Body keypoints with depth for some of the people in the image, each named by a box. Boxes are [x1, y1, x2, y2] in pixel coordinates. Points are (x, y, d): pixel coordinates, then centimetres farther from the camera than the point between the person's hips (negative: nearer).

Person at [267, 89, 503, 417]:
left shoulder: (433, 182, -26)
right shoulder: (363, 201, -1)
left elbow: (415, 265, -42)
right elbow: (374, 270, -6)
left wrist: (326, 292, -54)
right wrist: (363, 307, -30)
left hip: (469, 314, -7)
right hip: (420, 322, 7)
- - - - - - -
_EXERCISE DESCRIPTION_
All of the records should be repeated precisely as written.

_ANSWER BOX_
Body keypoints with depth for some of the people in the image, each named by a box. Boxes are [x1, y1, x2, y2] in pixel coordinates. Points are (x, y, d): pixel coordinates, then centimetres farther from the camera than the point between the person's hips (negative: nearer).

Person at [267, 89, 503, 417]:
left shoulder: (433, 182, -26)
right shoulder: (363, 201, -1)
left elbow: (415, 265, -42)
right elbow: (374, 270, -6)
left wrist: (326, 292, -54)
right wrist: (363, 307, -30)
left hip: (469, 314, -7)
right hip: (420, 322, 7)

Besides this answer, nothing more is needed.